23rd January 2019
Aiasa and Yacouba, villagers living in Bawledgé, Niger, are no strangers to the Samaritan’s Purse livestock program. Though they are a young couple, Yacouba has twice been on the receiving end of a livestock gift. He has seen his household bolstered with the gift of sheep both as a child and, now, years later, as a married man trying to support a family.
His mother, also named Aiasa, remembers when they received the gift of livestock. Formerly she had sold soaps while her husband cultivated the fields. However, neither occupation could fully support and provide the means to educate the five children, including Yacouba.
In an arid environment like Niger, people are never guaranteed a plentiful harvest, something Yacouba found out when he also grew up to become a farmer. Poor soil conditions and inadequate access to water for irrigation are constant barriers to progress.
As his mother recounted Yacouba’s difficult childhood, Yacouba translated her stories while also talking about how Samaritan’s Purse is helping him today. Profits made from selling sheep offspring go a long way to supplement income. The money from selling livestock gave Yacouba’s mother the ability to create a future with more opportunity just as Yacouba’s livestock revenue provides opportunities for his own kids.
His mother beamed at him and said “I wouldn’t have had the ability to send my kids to school without this gift.”
The education she provided Yacouba was evident even in his ability to translate from Zarma and Fulfulde to French for the Samaritan’s Purse staff members who visited his village. Education has provided Yacouba with skills he can be proud of, and this has been a bright light for a family that has known great pain.
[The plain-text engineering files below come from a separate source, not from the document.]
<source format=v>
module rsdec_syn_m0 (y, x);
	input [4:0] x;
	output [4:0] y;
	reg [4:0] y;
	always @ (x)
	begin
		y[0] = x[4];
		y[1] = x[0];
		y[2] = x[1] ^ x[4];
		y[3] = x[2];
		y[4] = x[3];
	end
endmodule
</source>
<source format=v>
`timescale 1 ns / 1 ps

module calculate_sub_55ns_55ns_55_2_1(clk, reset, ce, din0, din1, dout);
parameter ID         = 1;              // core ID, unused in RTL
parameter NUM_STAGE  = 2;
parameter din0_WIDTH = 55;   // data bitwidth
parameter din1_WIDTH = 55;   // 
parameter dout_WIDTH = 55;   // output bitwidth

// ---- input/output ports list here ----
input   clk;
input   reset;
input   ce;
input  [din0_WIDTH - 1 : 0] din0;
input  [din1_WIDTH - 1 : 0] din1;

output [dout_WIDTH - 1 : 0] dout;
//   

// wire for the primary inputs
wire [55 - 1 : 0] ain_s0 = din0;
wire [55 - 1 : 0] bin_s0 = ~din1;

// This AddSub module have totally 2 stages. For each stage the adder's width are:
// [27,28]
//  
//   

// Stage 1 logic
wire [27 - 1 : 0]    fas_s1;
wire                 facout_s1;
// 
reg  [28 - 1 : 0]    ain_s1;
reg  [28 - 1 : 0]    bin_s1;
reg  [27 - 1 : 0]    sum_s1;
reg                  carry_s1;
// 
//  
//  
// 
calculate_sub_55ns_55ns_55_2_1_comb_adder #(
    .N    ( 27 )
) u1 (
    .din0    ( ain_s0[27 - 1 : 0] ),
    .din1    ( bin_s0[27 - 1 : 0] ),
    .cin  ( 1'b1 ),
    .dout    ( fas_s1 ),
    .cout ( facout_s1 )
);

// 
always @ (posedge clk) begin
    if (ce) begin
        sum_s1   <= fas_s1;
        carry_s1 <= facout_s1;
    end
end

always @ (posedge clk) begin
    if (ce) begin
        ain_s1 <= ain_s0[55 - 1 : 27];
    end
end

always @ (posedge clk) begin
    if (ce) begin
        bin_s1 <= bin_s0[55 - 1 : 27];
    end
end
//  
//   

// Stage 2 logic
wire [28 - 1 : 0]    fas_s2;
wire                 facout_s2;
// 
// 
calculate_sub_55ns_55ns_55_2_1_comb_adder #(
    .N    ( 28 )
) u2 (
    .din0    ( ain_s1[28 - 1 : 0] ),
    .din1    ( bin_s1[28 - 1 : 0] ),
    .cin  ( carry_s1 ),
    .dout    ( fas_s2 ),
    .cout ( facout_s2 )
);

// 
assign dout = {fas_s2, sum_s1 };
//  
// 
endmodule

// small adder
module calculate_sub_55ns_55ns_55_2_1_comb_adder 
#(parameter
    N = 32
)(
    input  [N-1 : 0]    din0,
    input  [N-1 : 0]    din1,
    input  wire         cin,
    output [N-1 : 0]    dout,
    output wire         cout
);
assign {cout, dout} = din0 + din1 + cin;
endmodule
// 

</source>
Amid the difficulties that often accompany the people of the region, Yacouba has known further grief. Of his four children, one died in an accident. He himself was involved in a separate accident that took away his ability to walk unaided. But he was able to stand tall with crutches in hand and a smile on his face as he told his stories and translated the stories of his peers.
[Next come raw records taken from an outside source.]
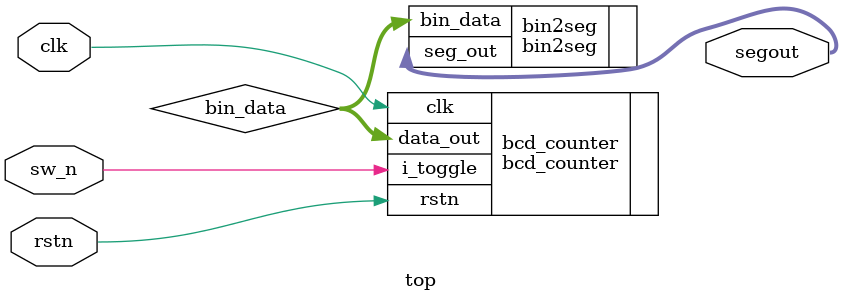
<source format=v>
module top(
    input clk, 
    input rstn, 
    input sw_n, 
    output [7:0] segout 
    );
 
    wire [3:0] bin_data; 

    //BCD Counter 
    bcd_counter bcd_counter(        
    .clk(clk),
    .rstn(rstn),
    .i_toggle(sw_n),
    .data_out(bin_data)
    ); 
    
    //7-segment output to display 
    bin2seg bin2seg(
    .bin_data(bin_data),
    .seg_out(segout)
    );

endmodule
</source>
“Samaritan’s Purse was the first organisation that came to us here, and they help us still,” he said. “They have done many things for us—given us livestock, trained us on their care, and taught us how to garden in our environment.
“Samaritan’s Purse is the first organisation that came to us, and they help us still.”
“We thank Samaritan’s Purse for their friendship and courage. You did this,” he said as he looked toward flocks of sheep grazing nearby.